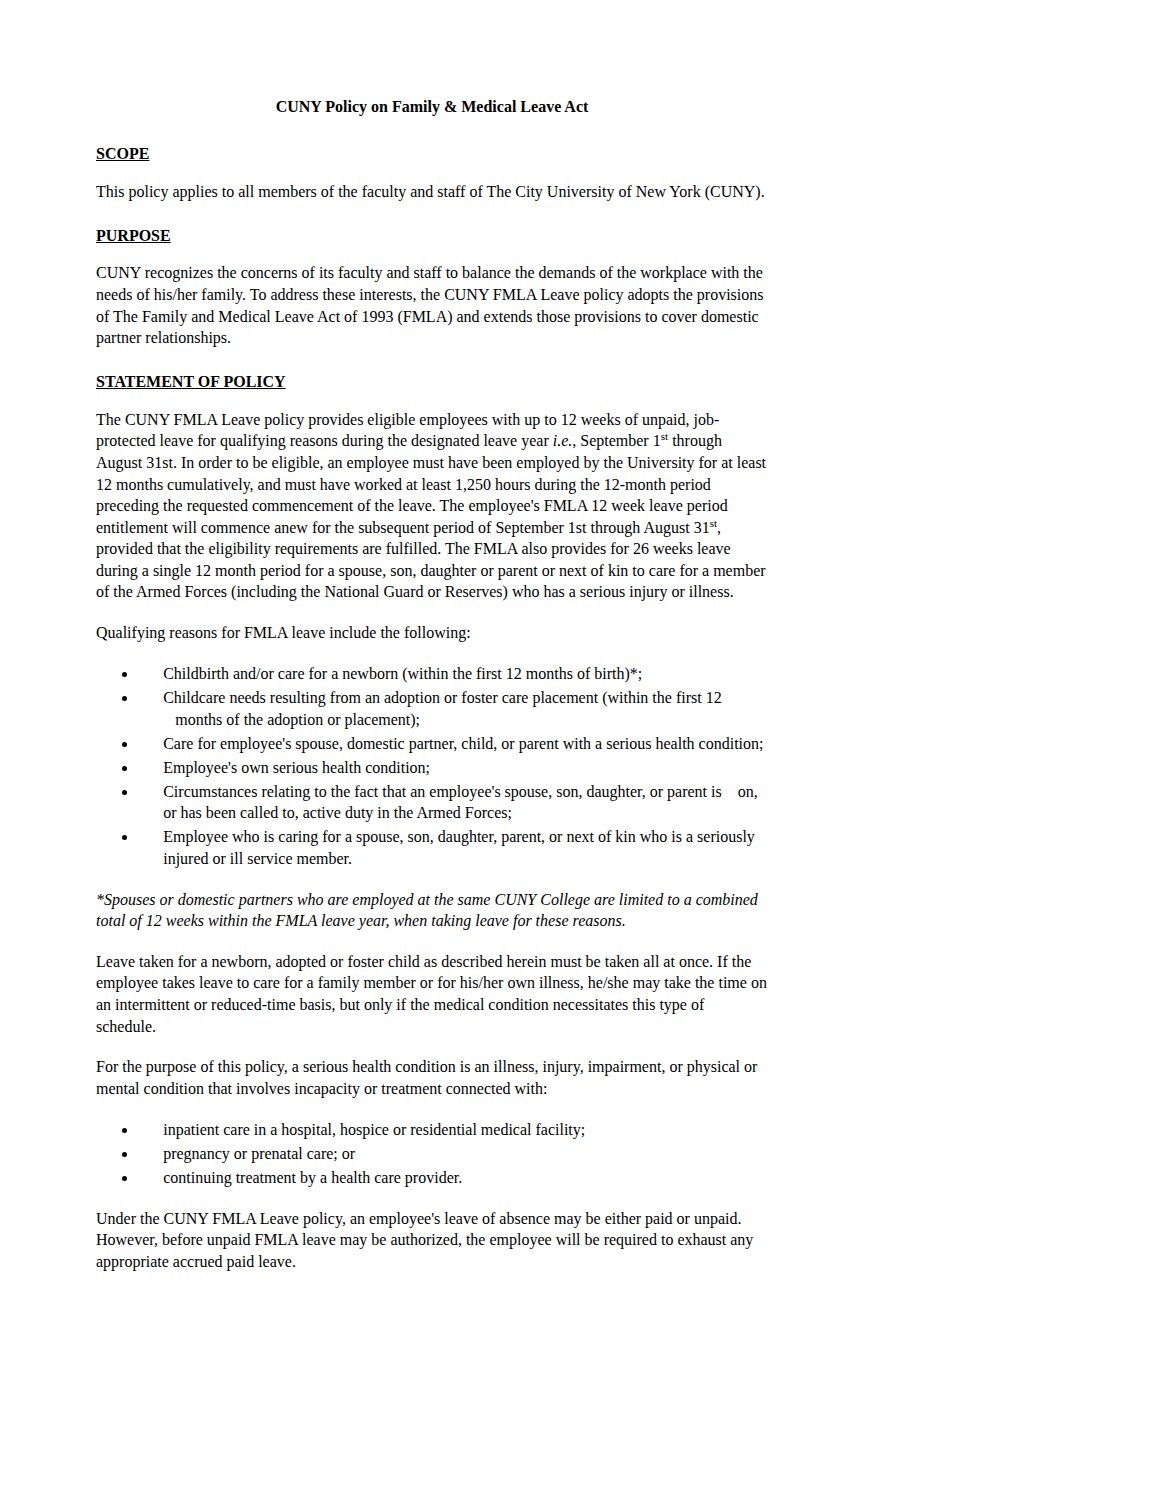CUNY Policy on Family & Medical Leave Act
SCOPE
This policy applies to all members of the faculty and staff of The City University of New York (CUNY).
PURPOSE
CUNY recognizes the concerns of its faculty and staff to balance the demands of the workplace with the needs of his/her family. To address these interests, the CUNY FMLA Leave policy adopts the provisions of The Family and Medical Leave Act of 1993 (FMLA) and extends those provisions to cover domestic partner relationships.
STATEMENT OF POLICY
The CUNY FMLA Leave policy provides eligible employees with up to 12 weeks of unpaid, job-protected leave for qualifying reasons during the designated leave year i.e., September 1st through August 31st. In order to be eligible, an employee must have been employed by the University for at least 12 months cumulatively, and must have worked at least 1,250 hours during the 12-month period preceding the requested commencement of the leave. The employee's FMLA 12 week leave period entitlement will commence anew for the subsequent period of September 1st through August 31st, provided that the eligibility requirements are fulfilled. The FMLA also provides for 26 weeks leave during a single 12 month period for a spouse, son, daughter or parent or next of kin to care for a member of the Armed Forces (including the National Guard or Reserves) who has a serious injury or illness.
Qualifying reasons for FMLA leave include the following:
Childbirth and/or care for a newborn (within the first 12 months of birth)*;
Childcare needs resulting from an adoption or foster care placement (within the first 12 months of the adoption or placement);
Care for employee's spouse, domestic partner, child, or parent with a serious health condition;
Employee's own serious health condition;
Circumstances relating to the fact that an employee's spouse, son, daughter, or parent is on, or has been called to, active duty in the Armed Forces;
Employee who is caring for a spouse, son, daughter, parent, or next of kin who is a seriously injured or ill service member.
*Spouses or domestic partners who are employed at the same CUNY College are limited to a combined total of 12 weeks within the FMLA leave year, when taking leave for these reasons.
Leave taken for a newborn, adopted or foster child as described herein must be taken all at once. If the employee takes leave to care for a family member or for his/her own illness, he/she may take the time on an intermittent or reduced-time basis, but only if the medical condition necessitates this type of schedule.
For the purpose of this policy, a serious health condition is an illness, injury, impairment, or physical or mental condition that involves incapacity or treatment connected with:
inpatient care in a hospital, hospice or residential medical facility;
pregnancy or prenatal care; or
continuing treatment by a health care provider.
Under the CUNY FMLA Leave policy, an employee's leave of absence may be either paid or unpaid. However, before unpaid FMLA leave may be authorized, the employee will be required to exhaust any appropriate accrued paid leave.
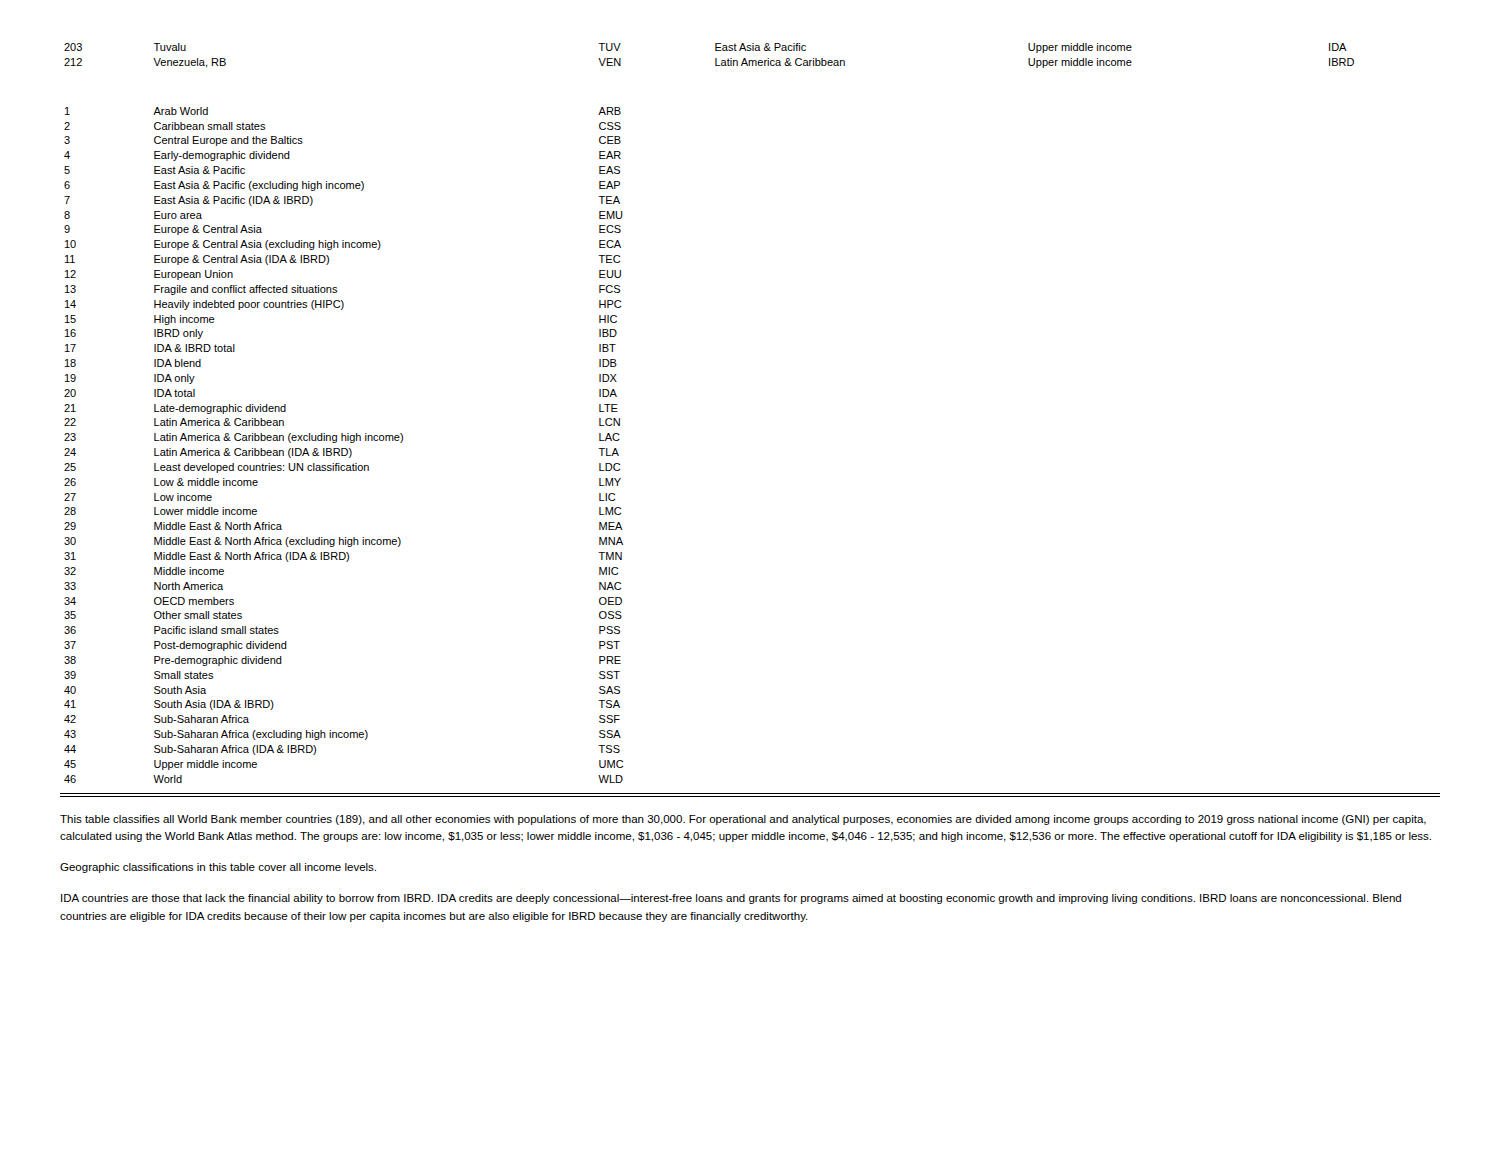| 203 | Tuvalu | TUV | East Asia & Pacific | Upper middle income | IDA |
| 212 | Venezuela, RB | VEN | Latin America & Caribbean | Upper middle income | IBRD |
| 1 | Arab World | ARB | | | |
| 2 | Caribbean small states | CSS | | | |
| 3 | Central Europe and the Baltics | CEB | | | |
| 4 | Early-demographic dividend | EAR | | | |
| 5 | East Asia & Pacific | EAS | | | |
| 6 | East Asia & Pacific (excluding high income) | EAP | | | |
| 7 | East Asia & Pacific (IDA & IBRD) | TEA | | | |
| 8 | Euro area | EMU | | | |
| 9 | Europe & Central Asia | ECS | | | |
| 10 | Europe & Central Asia (excluding high income) | ECA | | | |
| 11 | Europe & Central Asia (IDA & IBRD) | TEC | | | |
| 12 | European Union | EUU | | | |
| 13 | Fragile and conflict affected situations | FCS | | | |
| 14 | Heavily indebted poor countries (HIPC) | HPC | | | |
| 15 | High income | HIC | | | |
| 16 | IBRD only | IBD | | | |
| 17 | IDA & IBRD total | IBT | | | |
| 18 | IDA blend | IDB | | | |
| 19 | IDA only | IDX | | | |
| 20 | IDA total | IDA | | | |
| 21 | Late-demographic dividend | LTE | | | |
| 22 | Latin America & Caribbean | LCN | | | |
| 23 | Latin America & Caribbean (excluding high income) | LAC | | | |
| 24 | Latin America & Caribbean (IDA & IBRD) | TLA | | | |
| 25 | Least developed countries: UN classification | LDC | | | |
| 26 | Low & middle income | LMY | | | |
| 27 | Low income | LIC | | | |
| 28 | Lower middle income | LMC | | | |
| 29 | Middle East & North Africa | MEA | | | |
| 30 | Middle East & North Africa (excluding high income) | MNA | | | |
| 31 | Middle East & North Africa (IDA & IBRD) | TMN | | | |
| 32 | Middle income | MIC | | | |
| 33 | North America | NAC | | | |
| 34 | OECD members | OED | | | |
| 35 | Other small states | OSS | | | |
| 36 | Pacific island small states | PSS | | | |
| 37 | Post-demographic dividend | PST | | | |
| 38 | Pre-demographic dividend | PRE | | | |
| 39 | Small states | SST | | | |
| 40 | South Asia | SAS | | | |
| 41 | South Asia (IDA & IBRD) | TSA | | | |
| 42 | Sub-Saharan Africa | SSF | | | |
| 43 | Sub-Saharan Africa (excluding high income) | SSA | | | |
| 44 | Sub-Saharan Africa (IDA & IBRD) | TSS | | | |
| 45 | Upper middle income | UMC | | | |
| 46 | World | WLD | | | |
This table classifies all World Bank member countries (189), and all other economies with populations of more than 30,000. For operational and analytical purposes, economies are divided among income groups according to 2019 gross national income (GNI) per capita, calculated using the World Bank Atlas method. The groups are: low income, $1,035 or less; lower middle income, $1,036 - 4,045; upper middle income, $4,046 - 12,535; and high income, $12,536 or more. The effective operational cutoff for IDA eligibility is $1,185 or less.
Geographic classifications in this table cover all income levels.
IDA countries are those that lack the financial ability to borrow from IBRD. IDA credits are deeply concessional—interest-free loans and grants for programs aimed at boosting economic growth and improving living conditions. IBRD loans are nonconcessional. Blend countries are eligible for IDA credits because of their low per capita incomes but are also eligible for IBRD because they are financially creditworthy.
************
• To do
All lines in the listing above from the line containing "IBRD) | TSS | | | |" to the line containing "World | WLD | | | |", inclusive, should be retyped exactly; no other lines should appear.

• Result for this task
| 44 | Sub-Saharan Africa (IDA & IBRD) | TSS | | | |
| 45 | Upper middle income | UMC | | | |
| 46 | World | WLD | | | |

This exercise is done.